- Task prompt: Copy out every line in the data below that contains the string "center".

- Records provided:
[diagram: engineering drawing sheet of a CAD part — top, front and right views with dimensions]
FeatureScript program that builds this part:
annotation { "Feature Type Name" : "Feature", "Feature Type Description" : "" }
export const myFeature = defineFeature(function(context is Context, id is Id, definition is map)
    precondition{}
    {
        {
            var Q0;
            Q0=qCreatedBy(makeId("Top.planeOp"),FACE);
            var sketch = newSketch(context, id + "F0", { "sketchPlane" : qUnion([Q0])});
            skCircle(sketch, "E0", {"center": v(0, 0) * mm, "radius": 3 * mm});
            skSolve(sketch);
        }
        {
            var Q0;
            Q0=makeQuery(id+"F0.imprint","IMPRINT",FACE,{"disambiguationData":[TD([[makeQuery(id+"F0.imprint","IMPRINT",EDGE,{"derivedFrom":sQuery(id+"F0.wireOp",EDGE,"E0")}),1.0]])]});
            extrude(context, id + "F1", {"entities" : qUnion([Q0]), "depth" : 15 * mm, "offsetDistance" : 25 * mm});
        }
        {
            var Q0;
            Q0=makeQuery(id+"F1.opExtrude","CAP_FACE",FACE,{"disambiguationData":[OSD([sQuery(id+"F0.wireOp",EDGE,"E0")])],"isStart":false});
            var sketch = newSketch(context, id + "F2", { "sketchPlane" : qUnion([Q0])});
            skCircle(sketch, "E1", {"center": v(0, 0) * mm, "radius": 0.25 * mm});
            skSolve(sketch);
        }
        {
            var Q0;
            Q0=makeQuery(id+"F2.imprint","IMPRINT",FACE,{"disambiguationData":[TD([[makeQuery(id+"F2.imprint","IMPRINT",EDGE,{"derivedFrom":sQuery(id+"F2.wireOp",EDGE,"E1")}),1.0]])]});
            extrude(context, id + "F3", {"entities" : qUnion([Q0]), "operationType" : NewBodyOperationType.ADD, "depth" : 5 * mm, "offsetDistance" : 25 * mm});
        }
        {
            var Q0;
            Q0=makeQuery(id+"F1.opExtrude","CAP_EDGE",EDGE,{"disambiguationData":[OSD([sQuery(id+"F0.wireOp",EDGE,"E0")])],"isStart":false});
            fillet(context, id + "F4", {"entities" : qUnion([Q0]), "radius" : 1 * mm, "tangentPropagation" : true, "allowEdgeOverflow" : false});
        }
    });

- Answer:
            skCircle(sketch, "E0", {"center": v(0, 0) * mm, "radius": 3 * mm});
            skCircle(sketch, "E1", {"center": v(0, 0) * mm, "radius": 0.25 * mm});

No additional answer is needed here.